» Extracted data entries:
— BEGIN —

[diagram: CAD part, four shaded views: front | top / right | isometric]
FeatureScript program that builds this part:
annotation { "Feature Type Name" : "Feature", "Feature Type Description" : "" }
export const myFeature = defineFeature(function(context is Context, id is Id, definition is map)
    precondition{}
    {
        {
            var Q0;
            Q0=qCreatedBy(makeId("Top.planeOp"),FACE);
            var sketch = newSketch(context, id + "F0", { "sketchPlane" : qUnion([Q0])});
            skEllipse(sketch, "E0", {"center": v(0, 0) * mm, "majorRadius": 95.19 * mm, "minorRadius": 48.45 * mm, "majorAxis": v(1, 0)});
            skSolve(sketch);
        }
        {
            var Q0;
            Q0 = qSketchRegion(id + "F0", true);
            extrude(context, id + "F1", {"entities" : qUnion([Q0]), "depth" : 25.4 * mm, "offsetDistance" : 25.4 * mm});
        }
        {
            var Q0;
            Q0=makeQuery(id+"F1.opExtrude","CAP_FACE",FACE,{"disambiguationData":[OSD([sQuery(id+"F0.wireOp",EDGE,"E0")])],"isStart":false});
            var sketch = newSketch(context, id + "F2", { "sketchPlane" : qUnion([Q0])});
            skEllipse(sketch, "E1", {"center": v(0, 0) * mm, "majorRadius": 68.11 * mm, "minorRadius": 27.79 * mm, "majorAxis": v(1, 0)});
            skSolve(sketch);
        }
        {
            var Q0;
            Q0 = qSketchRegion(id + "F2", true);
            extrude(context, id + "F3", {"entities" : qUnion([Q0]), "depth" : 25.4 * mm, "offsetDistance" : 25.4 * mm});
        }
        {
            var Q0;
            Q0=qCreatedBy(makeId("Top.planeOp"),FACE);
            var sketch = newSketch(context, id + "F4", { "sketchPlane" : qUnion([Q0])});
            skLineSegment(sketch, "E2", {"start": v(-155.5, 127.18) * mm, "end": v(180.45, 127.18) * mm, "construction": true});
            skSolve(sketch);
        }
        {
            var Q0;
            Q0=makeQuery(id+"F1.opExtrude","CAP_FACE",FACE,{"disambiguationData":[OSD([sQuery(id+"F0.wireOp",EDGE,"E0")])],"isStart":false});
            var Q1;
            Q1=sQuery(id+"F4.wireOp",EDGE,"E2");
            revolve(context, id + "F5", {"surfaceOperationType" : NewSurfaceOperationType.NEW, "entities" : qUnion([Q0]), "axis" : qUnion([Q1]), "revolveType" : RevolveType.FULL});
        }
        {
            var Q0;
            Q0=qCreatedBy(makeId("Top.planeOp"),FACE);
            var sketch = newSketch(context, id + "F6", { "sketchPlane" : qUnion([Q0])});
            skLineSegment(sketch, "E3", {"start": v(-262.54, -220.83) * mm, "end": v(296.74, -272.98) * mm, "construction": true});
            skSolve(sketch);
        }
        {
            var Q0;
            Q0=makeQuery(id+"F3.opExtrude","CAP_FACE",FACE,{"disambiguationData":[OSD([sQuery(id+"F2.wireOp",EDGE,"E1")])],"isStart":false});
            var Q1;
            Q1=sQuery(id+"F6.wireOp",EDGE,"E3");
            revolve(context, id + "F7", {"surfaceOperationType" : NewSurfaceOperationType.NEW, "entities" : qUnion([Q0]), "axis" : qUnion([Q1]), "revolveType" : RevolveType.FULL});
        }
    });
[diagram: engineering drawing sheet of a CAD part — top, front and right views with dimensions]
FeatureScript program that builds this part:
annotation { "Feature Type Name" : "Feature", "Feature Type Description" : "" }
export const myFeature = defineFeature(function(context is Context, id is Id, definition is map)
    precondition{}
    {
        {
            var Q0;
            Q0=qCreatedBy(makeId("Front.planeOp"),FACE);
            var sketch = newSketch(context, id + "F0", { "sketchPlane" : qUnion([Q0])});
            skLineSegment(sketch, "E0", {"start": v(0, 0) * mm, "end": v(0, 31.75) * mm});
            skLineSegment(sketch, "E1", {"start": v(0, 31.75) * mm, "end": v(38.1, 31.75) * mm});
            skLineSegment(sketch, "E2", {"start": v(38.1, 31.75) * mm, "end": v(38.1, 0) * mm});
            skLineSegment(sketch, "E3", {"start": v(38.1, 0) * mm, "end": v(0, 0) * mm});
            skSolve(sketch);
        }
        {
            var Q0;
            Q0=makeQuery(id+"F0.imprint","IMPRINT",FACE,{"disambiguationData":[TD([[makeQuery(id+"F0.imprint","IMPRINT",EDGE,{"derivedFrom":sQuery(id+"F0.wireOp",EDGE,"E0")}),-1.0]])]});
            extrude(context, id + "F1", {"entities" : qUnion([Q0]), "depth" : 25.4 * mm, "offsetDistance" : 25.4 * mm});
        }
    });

— END —

» Objective: Locate every line of the items that contains the string "RevolveType", and copy each of those lines.

» Result of this exercise:
            revolve(context, id + "F5", {"surfaceOperationType" : NewSurfaceOperationType.NEW, "entities" : qUnion([Q0]), "axis" : qUnion([Q1]), "revolveType" : RevolveType.FULL});
            revolve(context, id + "F7", {"surfaceOperationType" : NewSurfaceOperationType.NEW, "entities" : qUnion([Q0]), "axis" : qUnion([Q1]), "revolveType" : RevolveType.FULL});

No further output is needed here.